_Exercise_: Write out all of the items below, swapping each "area chart" for "shaded chart" and leaving everything else unchanged. Omit the pictures.

_Provided records_:

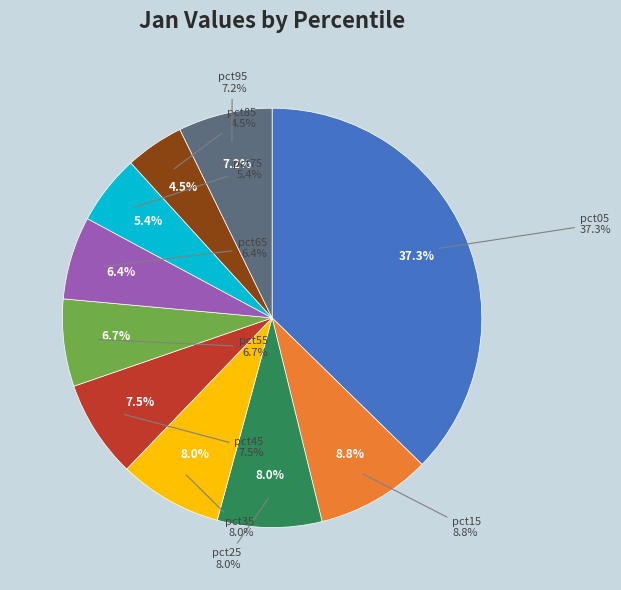

Which category has the smallest portion of the pie?

pct85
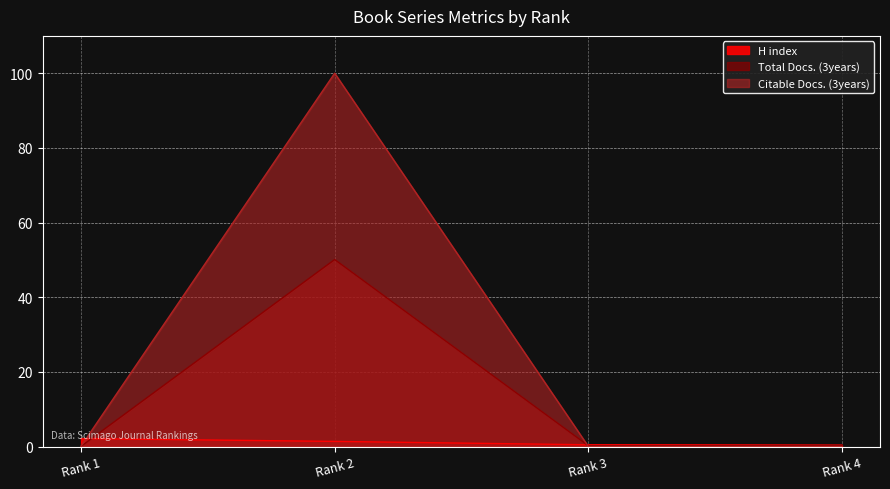

List the labels in order of Total Docs. (3years) value, largest first.

Rank 2, Rank 3, Rank 4, Rank 1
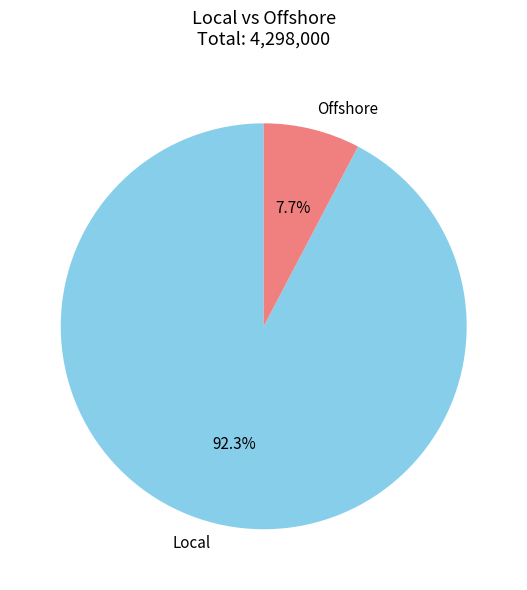

Rank the categories by value from lowest to highest.

Offshore, Local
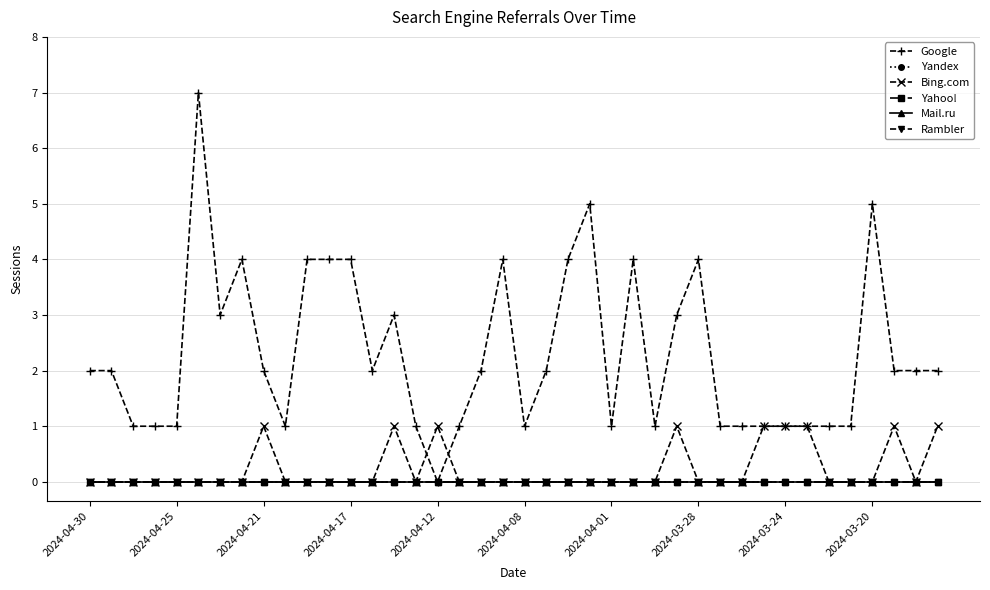

Is this an area chart (filled region under the line)?

No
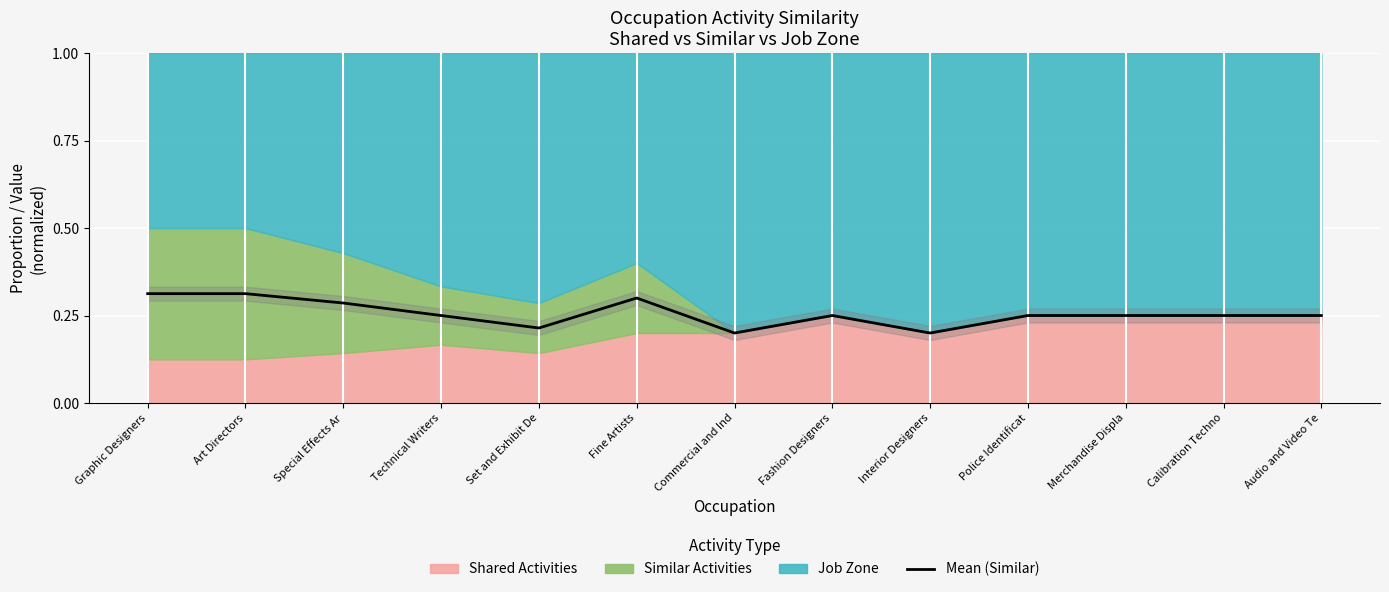

Count the values in the range 0 to 1.

13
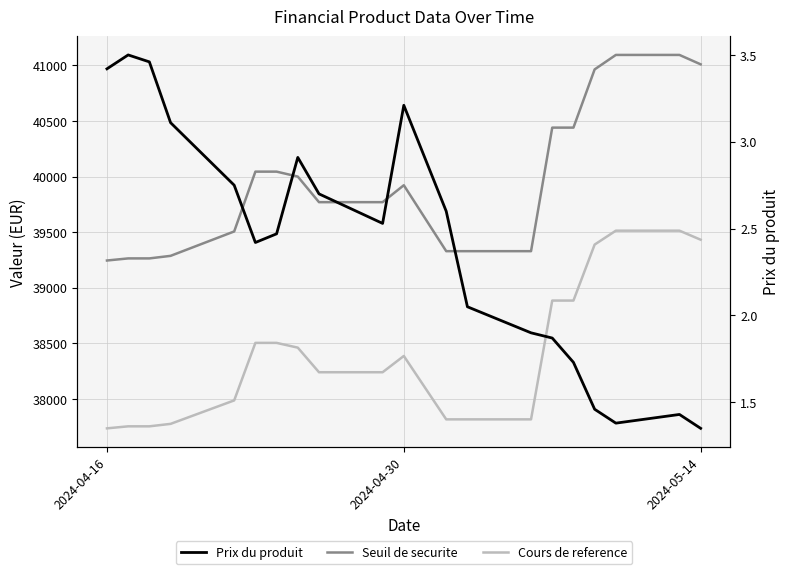

Is this an area chart (filled region under the line)?

No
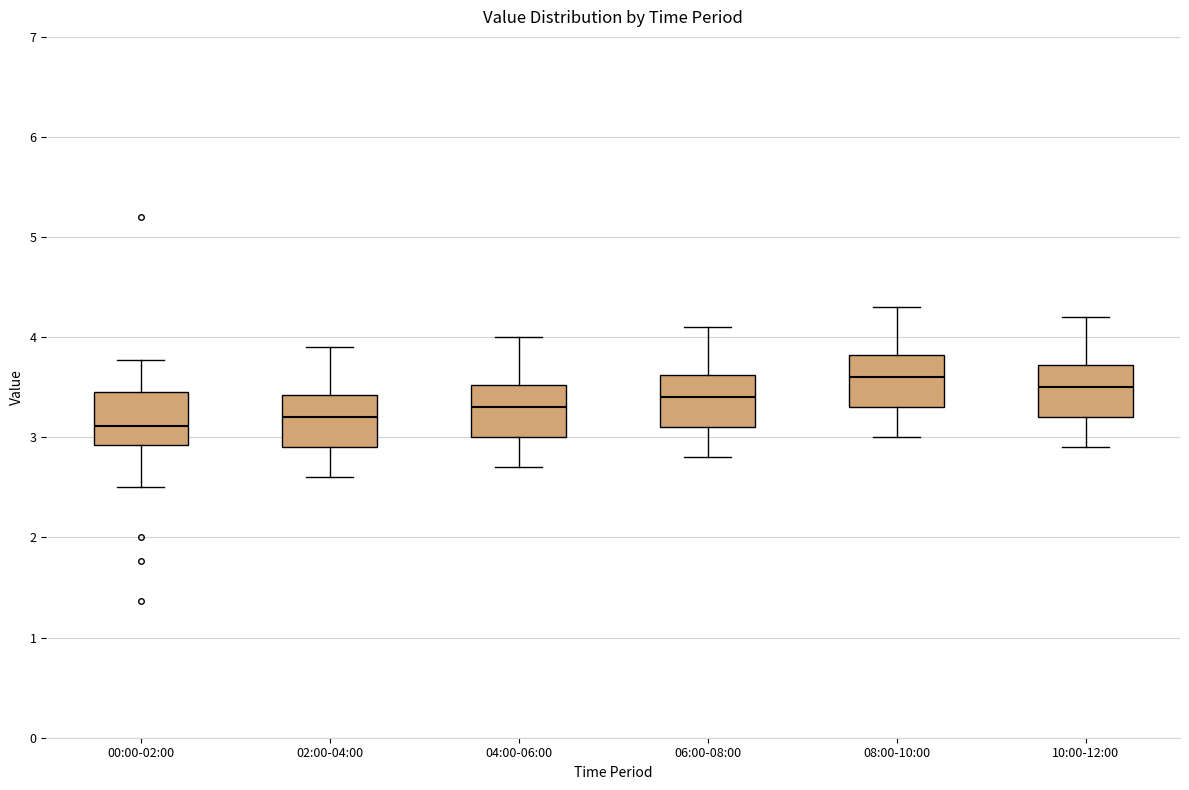

Reading left to right, read every box against the y-axis: the position of its median line, the range the box covers, and the ends of its whiskers. The values are not printed on the chart, so give them approximately, as read against the axis.

00:00-02:00: median 3.1, box 2.9 to 3.5, whiskers 2.5 to 3.8
02:00-04:00: median 3.2, box 2.9 to 3.4, whiskers 2.6 to 3.9
04:00-06:00: median 3.3, box 3.0 to 3.5, whiskers 2.7 to 4.0
06:00-08:00: median 3.4, box 3.1 to 3.6, whiskers 2.8 to 4.1
08:00-10:00: median 3.6, box 3.3 to 3.8, whiskers 3.0 to 4.3
10:00-12:00: median 3.5, box 3.2 to 3.7, whiskers 2.9 to 4.2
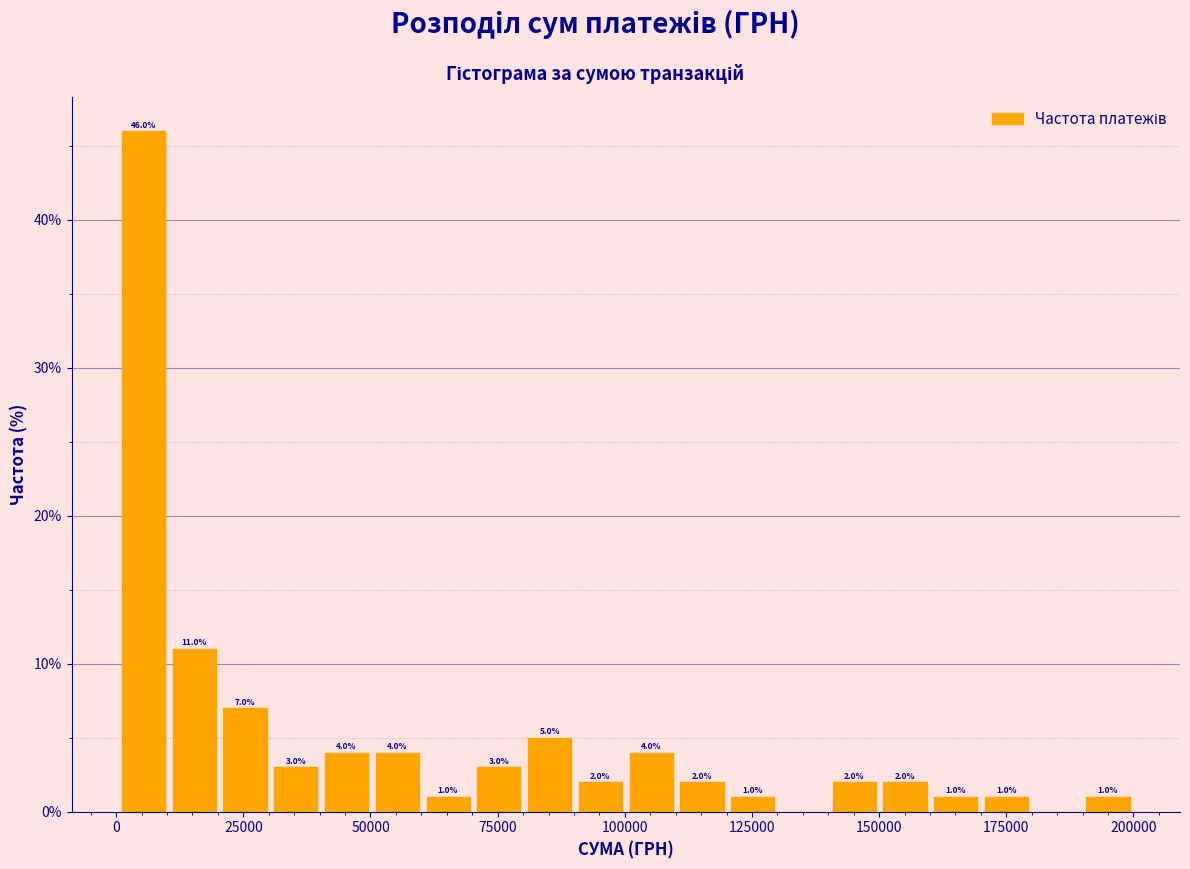

Around what value on the x-axis is the tallest bar? Give the approximate position of its centre, as read against the axis.

5000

_Response to the exercise_:
Which category has the smallest portion of the pie?

pct85

List the labels in order of Total Docs. (3years) value, largest first.

Rank 2, Rank 3, Rank 4, Rank 1

Rank the categories by value from lowest to highest.

Offshore, Local

Is this an shaded chart (filled region under the line)?

No

Count the values in the range 0 to 1.

13

Is this an shaded chart (filled region under the line)?

No

Reading left to right, read every box against the y-axis: the position of its median line, the range the box covers, and the ends of its whiskers. The values are not printed on the chart, so give them approximately, as read against the axis.

00:00-02:00: median 3.1, box 2.9 to 3.5, whiskers 2.5 to 3.8
02:00-04:00: median 3.2, box 2.9 to 3.4, whiskers 2.6 to 3.9
04:00-06:00: median 3.3, box 3.0 to 3.5, whiskers 2.7 to 4.0
06:00-08:00: median 3.4, box 3.1 to 3.6, whiskers 2.8 to 4.1
08:00-10:00: median 3.6, box 3.3 to 3.8, whiskers 3.0 to 4.3
10:00-12:00: median 3.5, box 3.2 to 3.7, whiskers 2.9 to 4.2

Around what value on the x-axis is the tallest bar? Give the approximate position of its centre, as read against the axis.

5000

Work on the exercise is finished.